I started this before the sun came up, the sky was pewter and the snow covered rooves a soft pale grey. There had been a soft dusting of snow overnight and by the looks of it, it then froze into gravel hard pellets of glittery silvery white. And, although now that the sun is well and truly up - it is unseen as it hides behind the thick layer of pale grey-blue cloud drifting across the sky.
Yesterday we walked up and over the moors to a favourite space of ours - locally known as Deerstones, it is a rocky outcrop facing the village with a bit of history. It is near an old quarry which now has weathered into a protective space for grazing moorland beef or sheep. If you look hard enough you can find the old powder house, a natural cave beneath a large rock which has the remains of a concrete lining making the space as dry as possible for the explosives.
Local village knowledge talks of this powder house being a 'den of iniquity' during the days of the mills.
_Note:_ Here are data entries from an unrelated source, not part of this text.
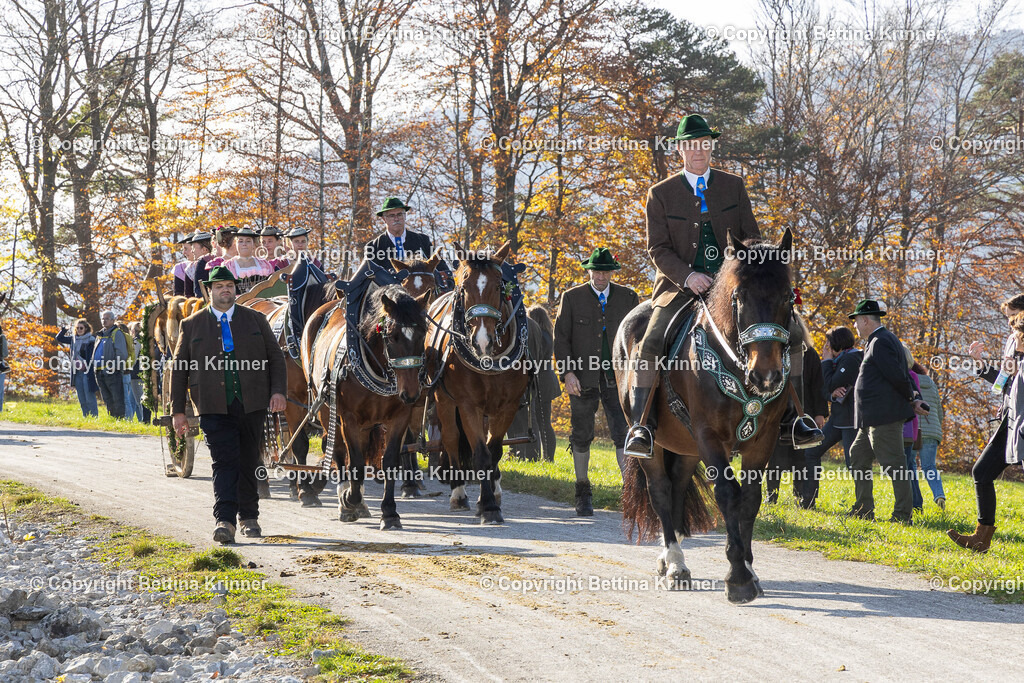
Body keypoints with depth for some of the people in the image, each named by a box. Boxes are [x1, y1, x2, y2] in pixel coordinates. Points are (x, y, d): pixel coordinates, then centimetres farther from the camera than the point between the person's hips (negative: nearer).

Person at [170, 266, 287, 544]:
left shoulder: (256, 320, 11)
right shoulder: (191, 325, 8)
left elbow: (275, 358, 11)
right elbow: (179, 368, 9)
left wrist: (278, 391, -4)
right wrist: (177, 411, 4)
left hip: (252, 404, 2)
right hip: (214, 408, -2)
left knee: (249, 461, 9)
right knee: (225, 462, -13)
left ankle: (249, 516, 23)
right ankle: (224, 521, -18)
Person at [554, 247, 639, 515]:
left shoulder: (628, 297, 6)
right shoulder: (571, 298, 3)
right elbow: (561, 338, 1)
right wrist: (567, 372, -10)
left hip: (616, 377, 0)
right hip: (583, 378, 0)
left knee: (623, 433, -11)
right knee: (582, 437, 9)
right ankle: (583, 493, 21)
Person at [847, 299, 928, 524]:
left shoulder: (880, 342, -14)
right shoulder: (881, 341, 19)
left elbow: (897, 376, -19)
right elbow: (902, 376, 20)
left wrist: (911, 398, -3)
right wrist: (914, 398, 8)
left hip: (884, 416, -11)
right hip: (874, 418, 11)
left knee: (893, 464, -9)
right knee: (859, 455, 17)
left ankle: (903, 515, -8)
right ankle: (864, 509, 22)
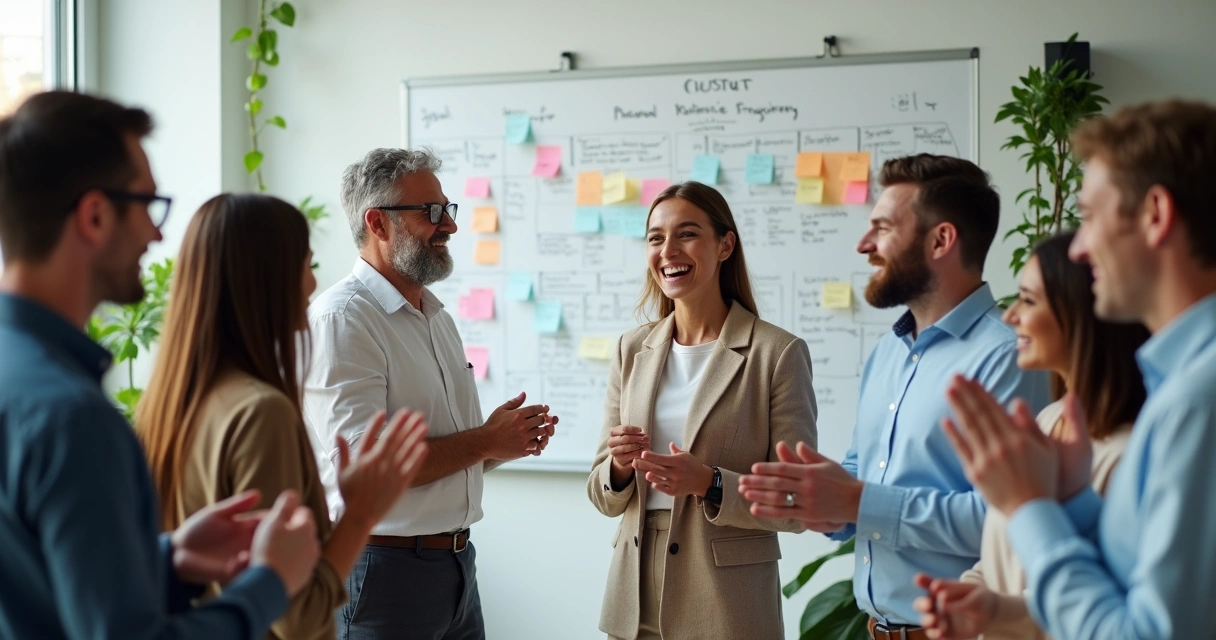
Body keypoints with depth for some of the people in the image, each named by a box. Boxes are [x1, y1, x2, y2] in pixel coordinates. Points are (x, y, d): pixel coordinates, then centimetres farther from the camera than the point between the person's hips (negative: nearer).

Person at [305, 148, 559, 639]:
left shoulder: (437, 315, 13)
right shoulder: (341, 318, -14)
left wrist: (508, 441, -1)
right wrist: (487, 441, -14)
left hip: (457, 562, 8)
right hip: (383, 569, -8)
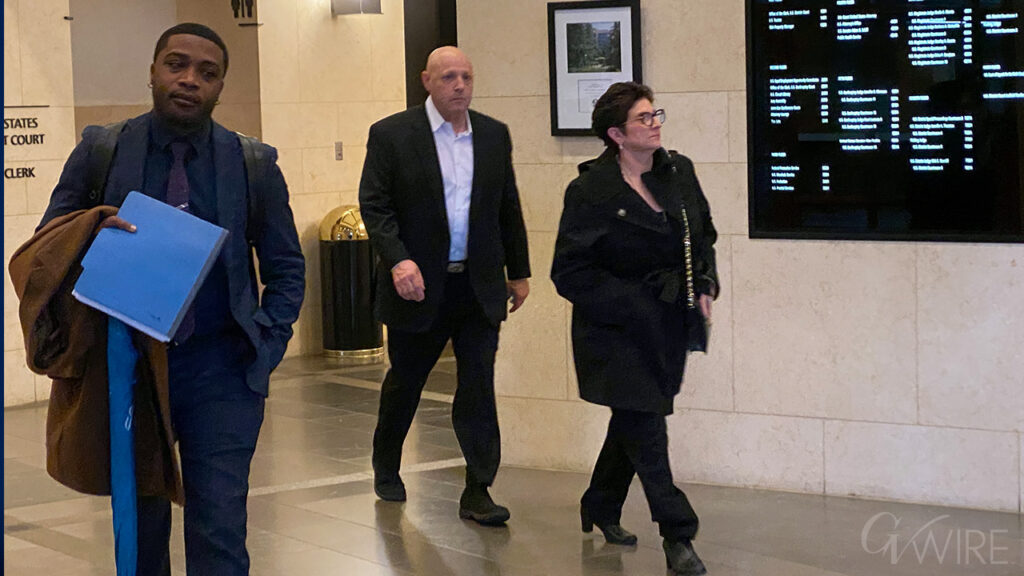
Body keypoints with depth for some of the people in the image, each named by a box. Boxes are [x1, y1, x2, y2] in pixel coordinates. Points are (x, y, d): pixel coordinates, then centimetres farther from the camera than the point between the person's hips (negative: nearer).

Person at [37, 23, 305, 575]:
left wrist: (267, 341, -2)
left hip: (221, 371, -1)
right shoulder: (101, 151, 2)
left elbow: (286, 268, 11)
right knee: (139, 530, 12)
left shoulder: (254, 164, 3)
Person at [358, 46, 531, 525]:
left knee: (479, 388, -2)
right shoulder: (391, 135, -5)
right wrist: (397, 260, -23)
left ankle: (477, 491, 2)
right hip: (419, 284, -2)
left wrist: (518, 271, 14)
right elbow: (374, 205, -10)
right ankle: (385, 466, 37)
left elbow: (508, 208, 14)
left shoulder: (494, 135, 7)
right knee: (405, 382, 14)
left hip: (479, 287, 2)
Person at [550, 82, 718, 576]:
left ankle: (601, 509, 37)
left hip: (667, 325, 6)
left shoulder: (679, 172, 4)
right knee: (645, 427, -8)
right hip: (618, 331, -6)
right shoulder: (591, 192, -13)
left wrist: (705, 286, 3)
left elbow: (704, 235, 18)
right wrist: (630, 305, -18)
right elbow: (570, 272, -12)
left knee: (633, 421, 17)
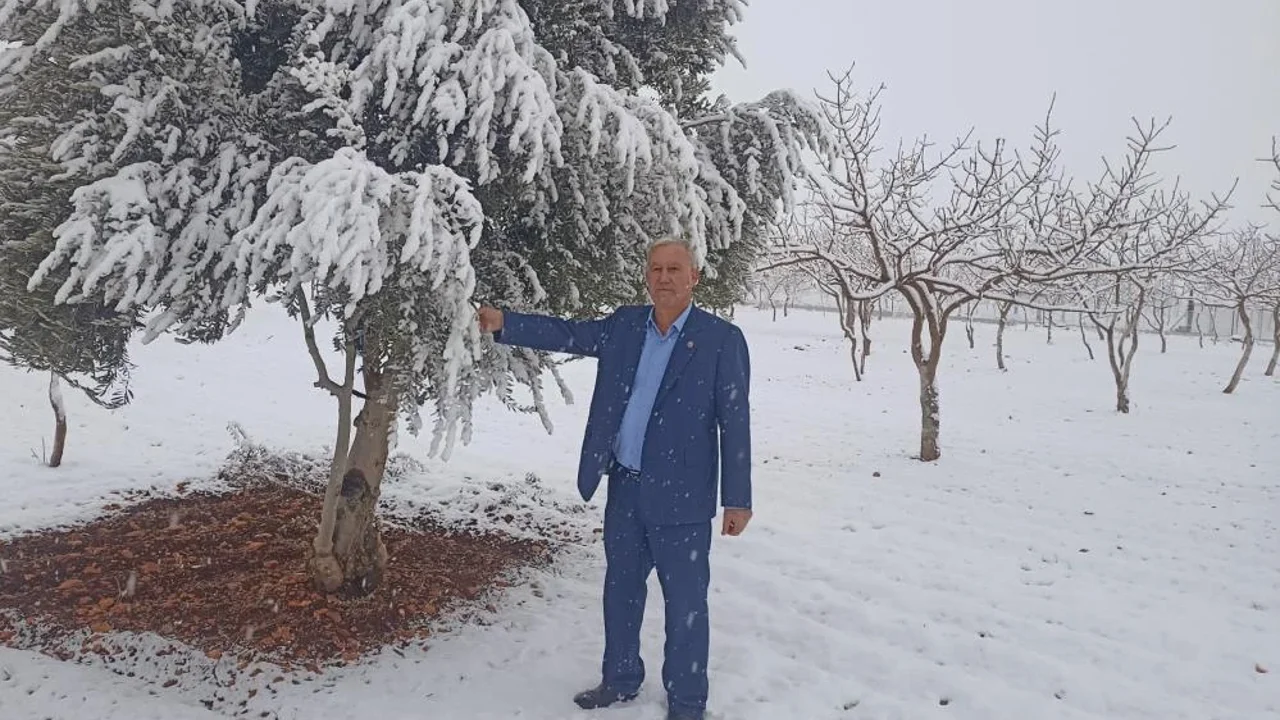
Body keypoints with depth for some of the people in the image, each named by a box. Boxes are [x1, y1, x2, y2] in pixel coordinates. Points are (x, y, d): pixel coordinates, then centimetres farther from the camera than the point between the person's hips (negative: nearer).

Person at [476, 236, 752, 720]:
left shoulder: (722, 339, -11)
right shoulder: (625, 325, 4)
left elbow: (735, 423, -11)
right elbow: (566, 334, 5)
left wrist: (737, 499, -11)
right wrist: (504, 323, -7)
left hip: (680, 496, -5)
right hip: (624, 487, 5)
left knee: (685, 603, 7)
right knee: (620, 589, 20)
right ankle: (620, 680, 40)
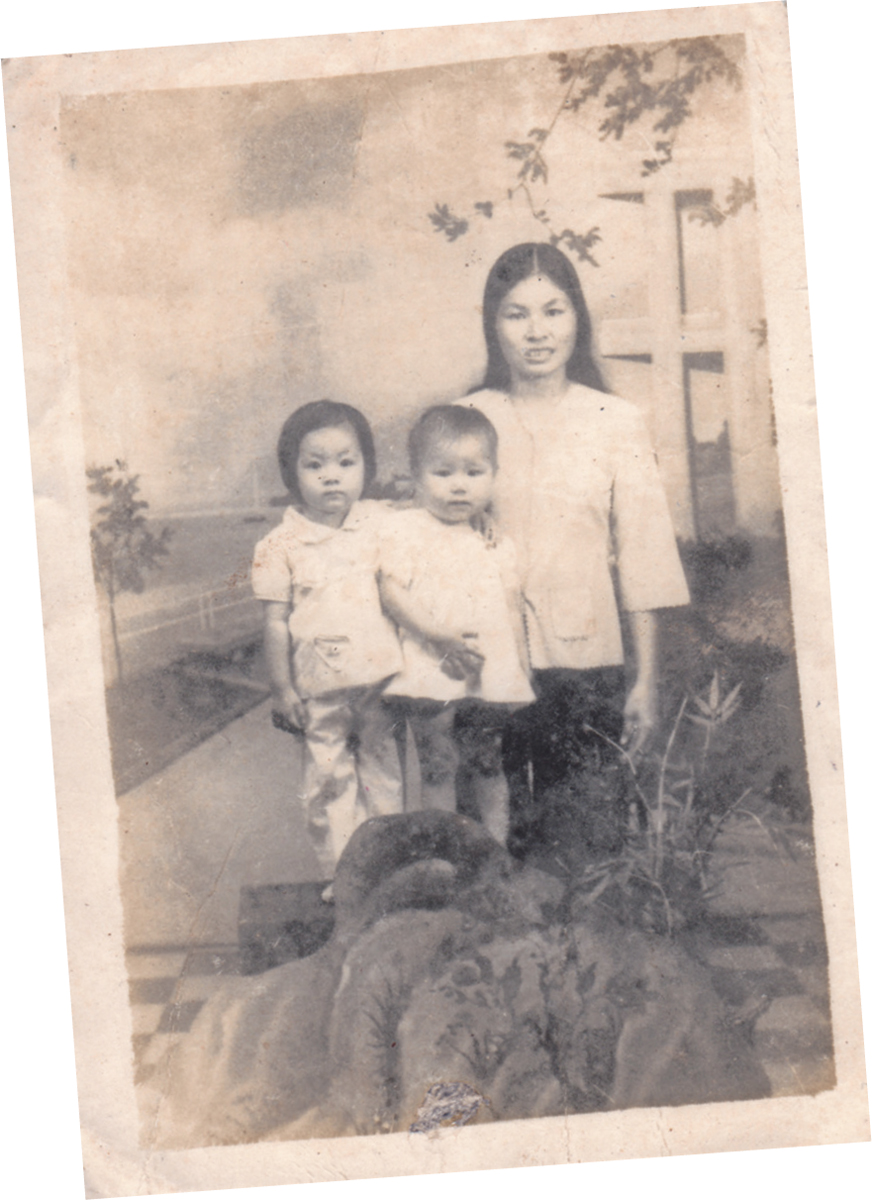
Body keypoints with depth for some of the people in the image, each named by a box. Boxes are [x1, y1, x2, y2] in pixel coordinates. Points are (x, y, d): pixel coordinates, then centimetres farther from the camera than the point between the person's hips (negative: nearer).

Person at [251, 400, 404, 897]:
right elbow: (276, 620, -4)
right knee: (329, 781, 7)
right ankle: (341, 872, 23)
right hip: (320, 688, -2)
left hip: (381, 677, 2)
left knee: (384, 775, 13)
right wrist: (283, 689, -4)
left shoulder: (380, 523, -1)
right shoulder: (281, 545, -7)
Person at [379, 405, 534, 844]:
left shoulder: (496, 544, 13)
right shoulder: (403, 529, -2)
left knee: (489, 765, 12)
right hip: (431, 675, -4)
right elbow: (392, 592, -10)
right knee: (438, 768, 1)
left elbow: (511, 609, 16)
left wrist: (519, 668, 15)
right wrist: (437, 635, -19)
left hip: (491, 676, 4)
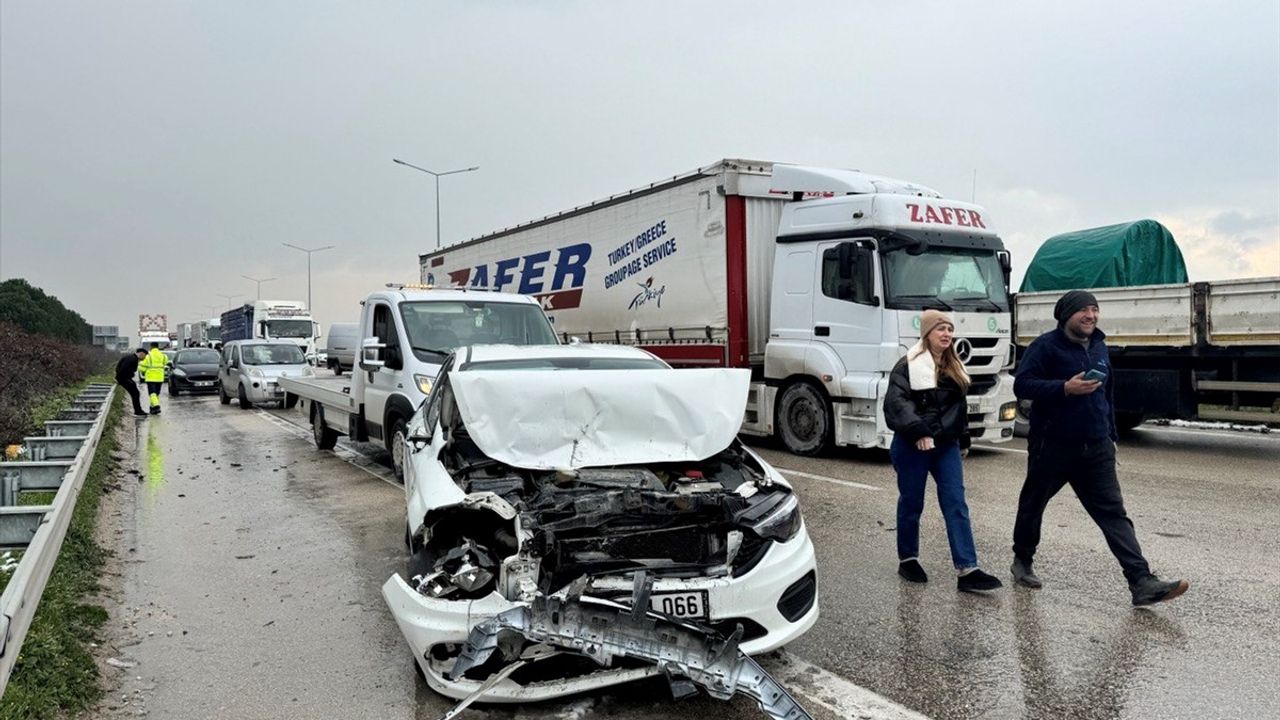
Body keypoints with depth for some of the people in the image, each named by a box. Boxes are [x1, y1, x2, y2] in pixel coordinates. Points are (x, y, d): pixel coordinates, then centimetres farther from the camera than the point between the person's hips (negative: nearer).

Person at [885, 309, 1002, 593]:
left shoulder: (954, 366, 13)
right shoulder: (908, 366, -8)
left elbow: (960, 406, 21)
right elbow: (896, 402, -20)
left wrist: (964, 440, 19)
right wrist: (918, 432, -30)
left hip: (946, 445, 6)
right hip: (912, 446, -5)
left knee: (956, 504, -2)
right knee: (911, 504, 6)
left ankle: (967, 571, -4)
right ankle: (907, 559, 24)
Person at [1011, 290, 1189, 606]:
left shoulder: (1099, 347, 13)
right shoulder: (1046, 346, -8)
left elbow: (1108, 394, 22)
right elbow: (1021, 385, -16)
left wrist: (1111, 436, 21)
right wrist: (1066, 387, -25)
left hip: (1096, 449, 5)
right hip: (1053, 447, -5)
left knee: (1113, 513, -3)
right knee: (1033, 505, 11)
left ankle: (1142, 583, -8)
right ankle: (1022, 561, 30)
When the workers, having being paid on the Friday afternoon, traipsed up onto the moors and hid in there, where they'd gamble and drink all weekend only to return back down on the Monday morning worse for the wear, stumbling straight back into work. The stories go that the wives would have to go up as soon as they could and wrestle as much money as possible from their partners so they could pay the rent or buy food for the family. If they left it until the Monday evenings when their errant husbands would return home to eat and sleep - there would be very little if any money left over from the weekly wage. Hard times ...
We often sit on the rocks above the powder house and let our eyes feast on the view - but yesterday was too bitter. The wind could slice through clothing with such an icy steel that we only briefly acknowledged our favourite stopping point with a cursory glance.